Material for this task:
● ● ● ● ●

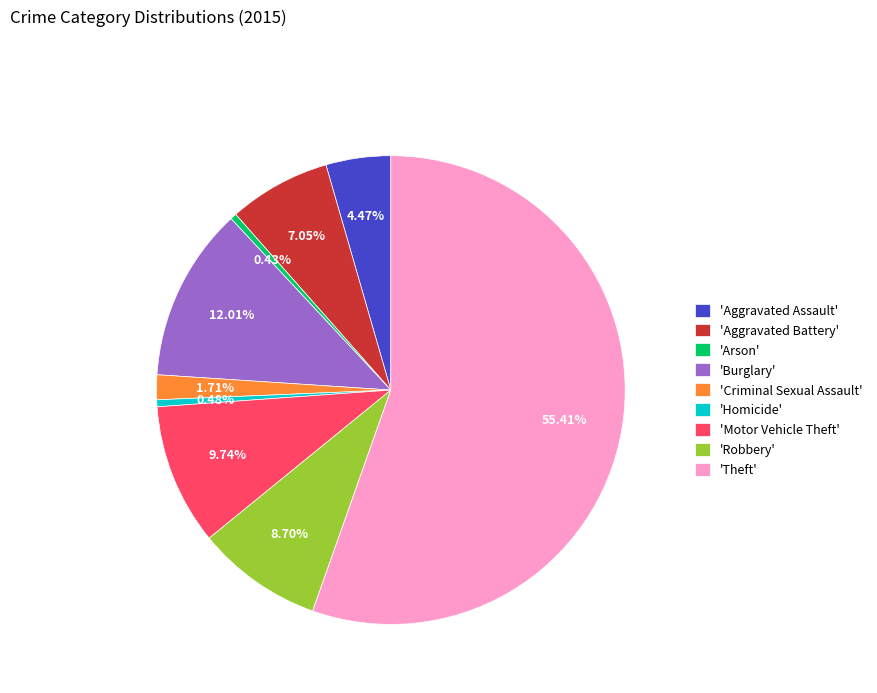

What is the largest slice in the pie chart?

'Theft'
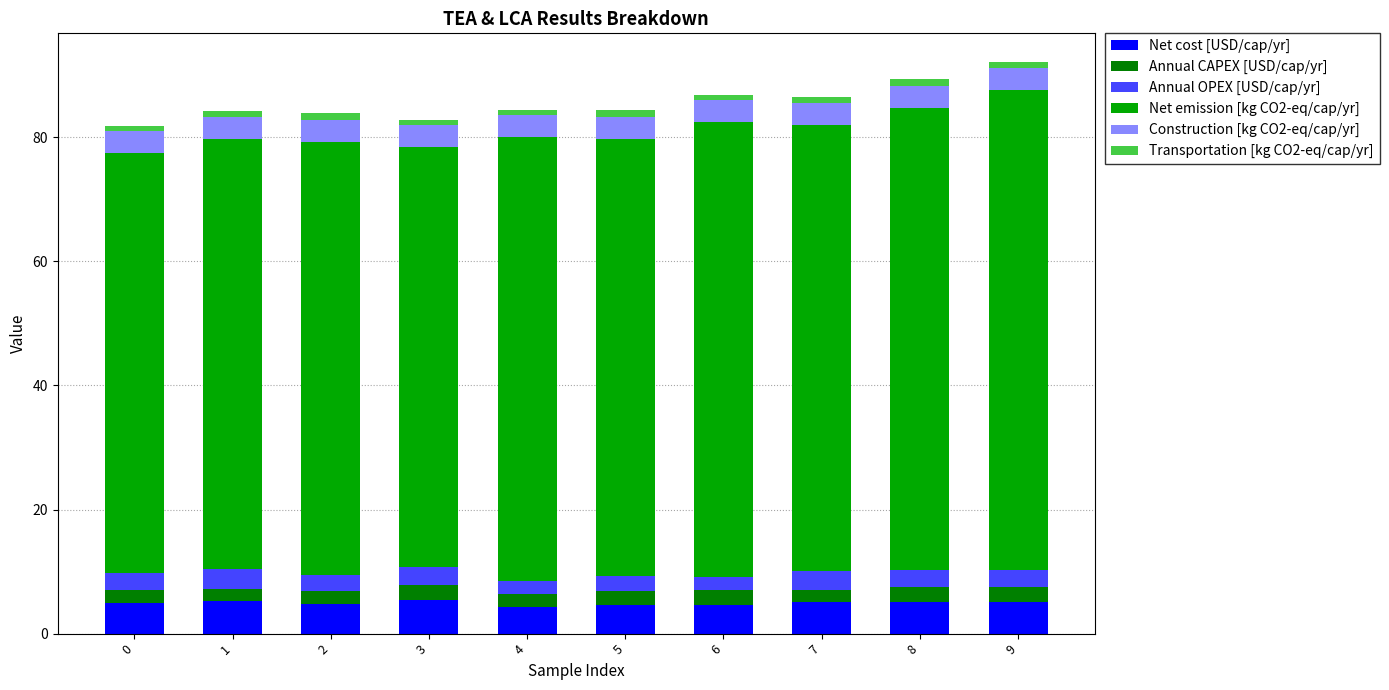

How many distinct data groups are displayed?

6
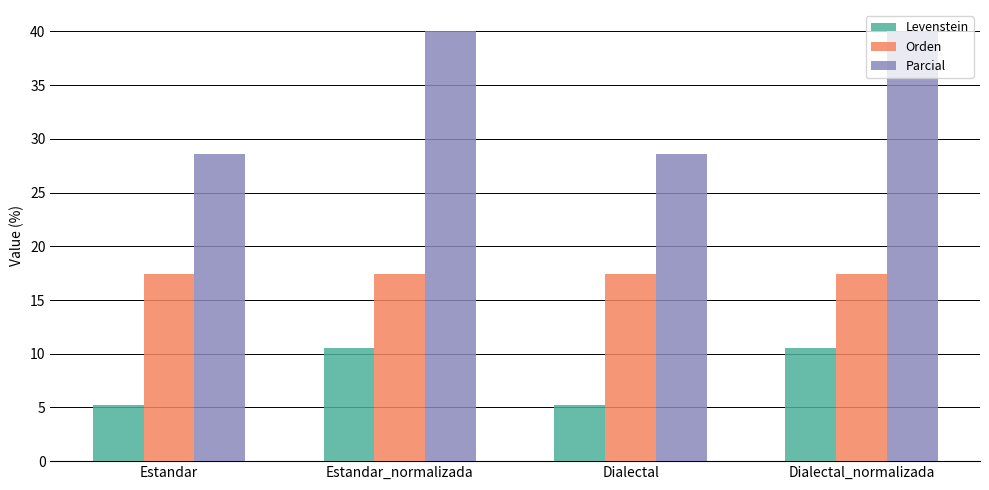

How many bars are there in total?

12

● ● ● ● ●

Prompt: Count the lines of the material above that contain the string "many", treating uppercase and lowercase as different. Give only the number.

Response area: 2